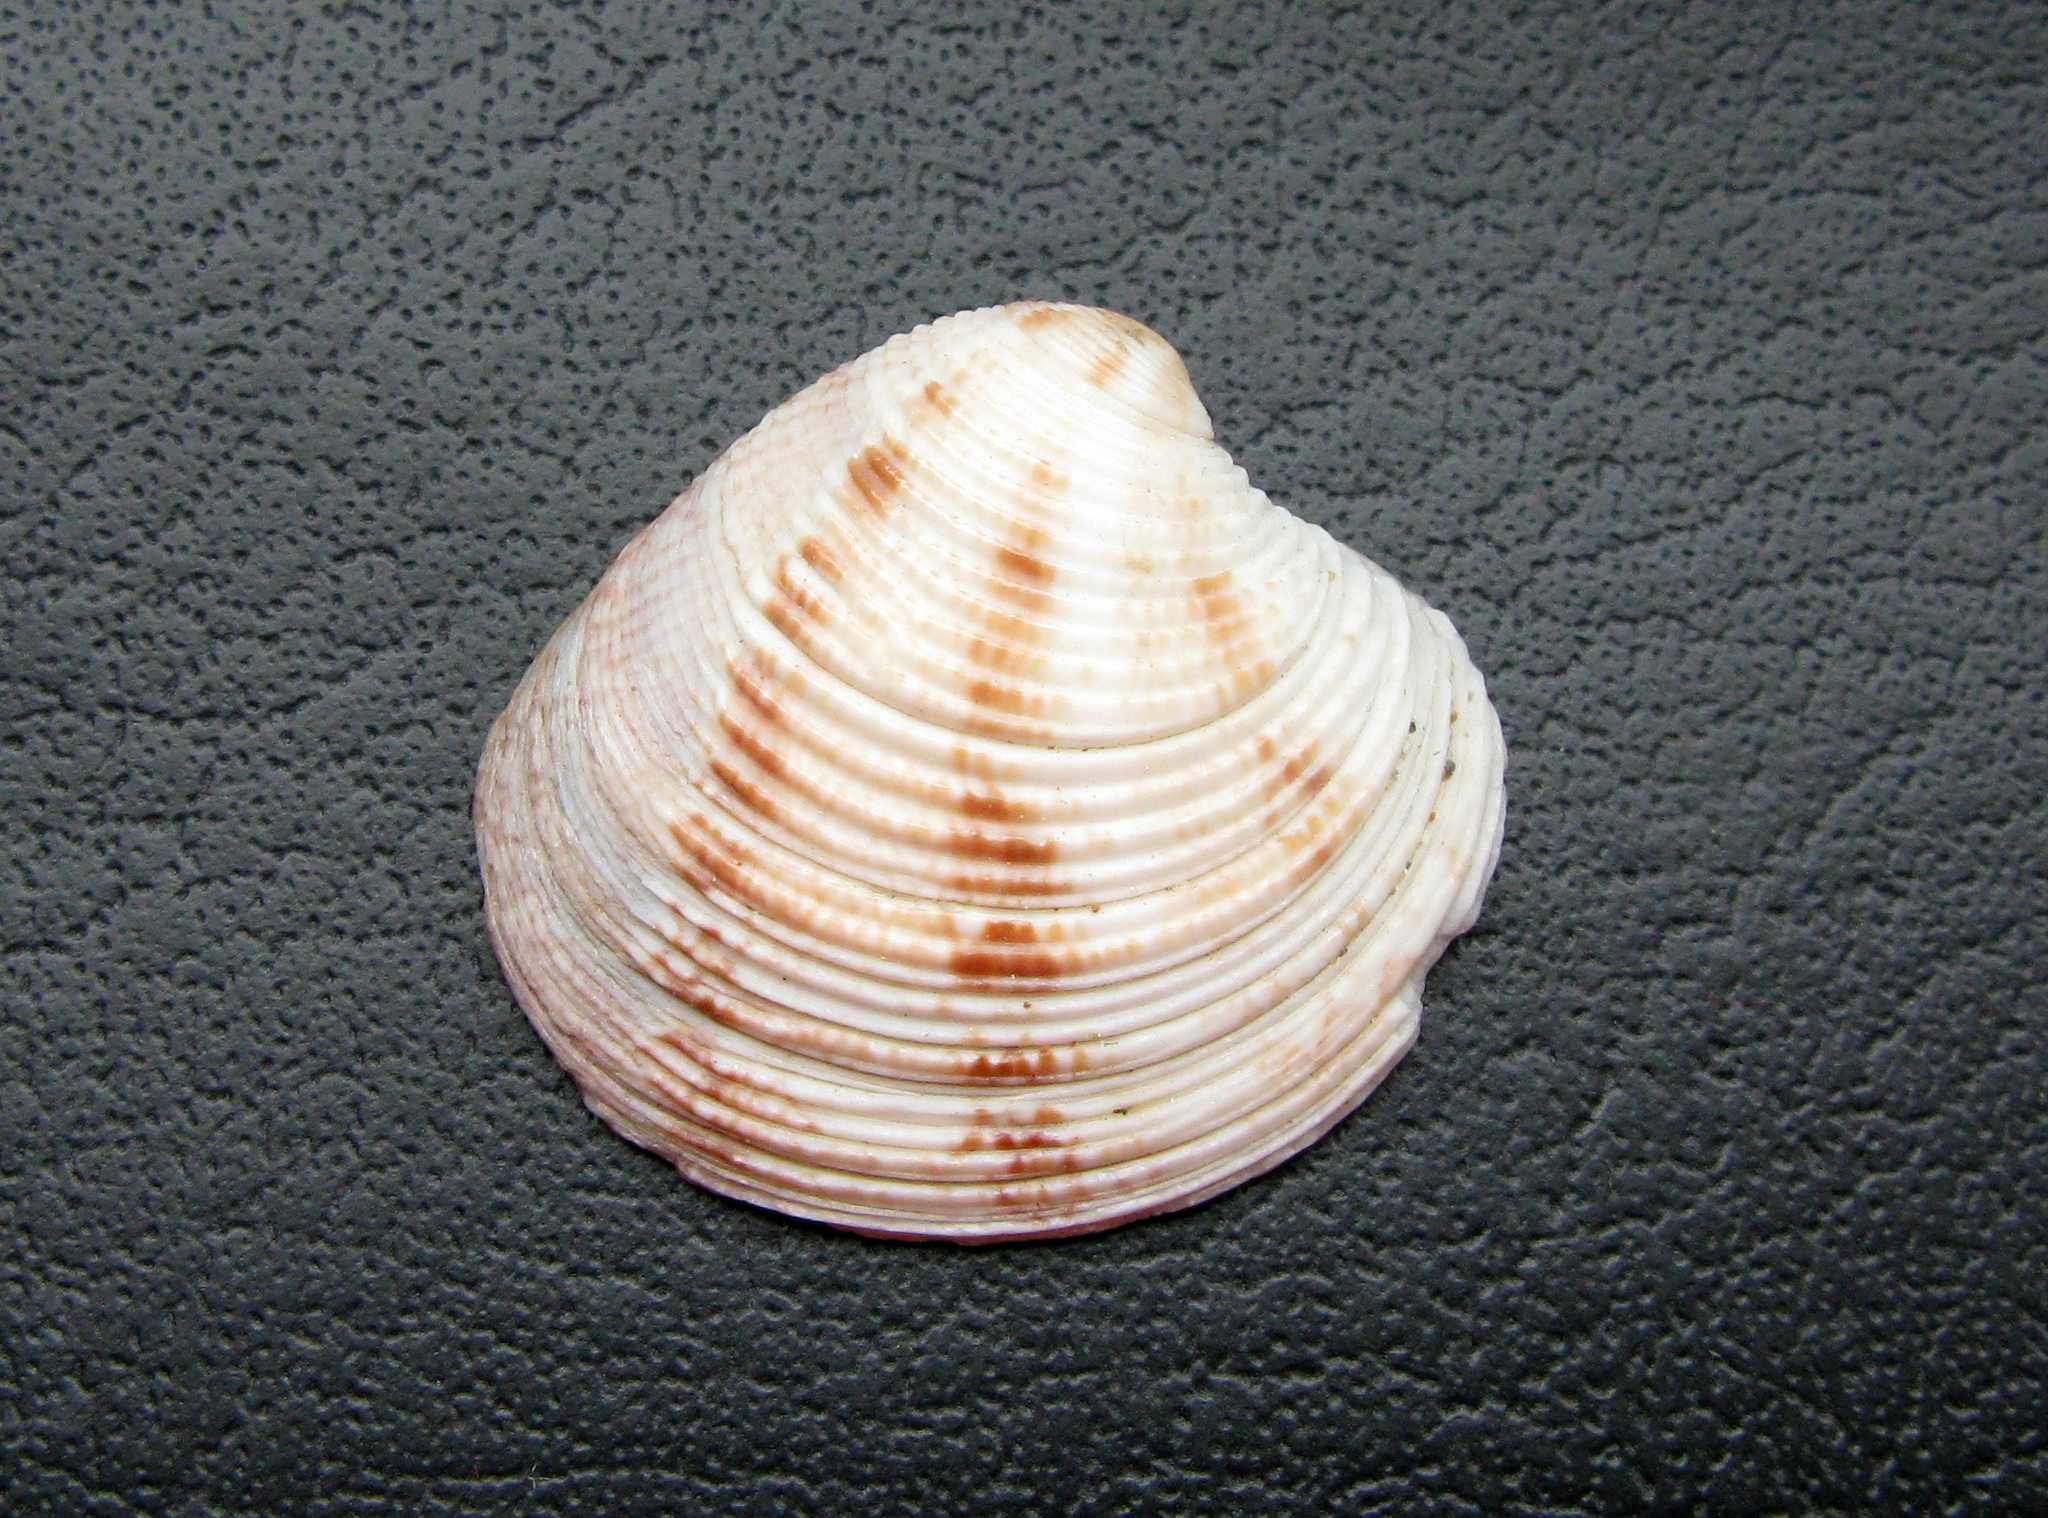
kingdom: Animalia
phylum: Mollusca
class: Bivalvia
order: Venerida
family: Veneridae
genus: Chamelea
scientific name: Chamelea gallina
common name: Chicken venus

========================================

Problema proposto: Pode reproduzir todas as linhas acima sem alterar nada, deixando as imagens de fora?

Solução do problema:
kingdom: Animalia
phylum: Mollusca
class: Bivalvia
order: Venerida
family: Veneridae
genus: Chamelea
scientific name: Chamelea gallina
common name: Chicken venus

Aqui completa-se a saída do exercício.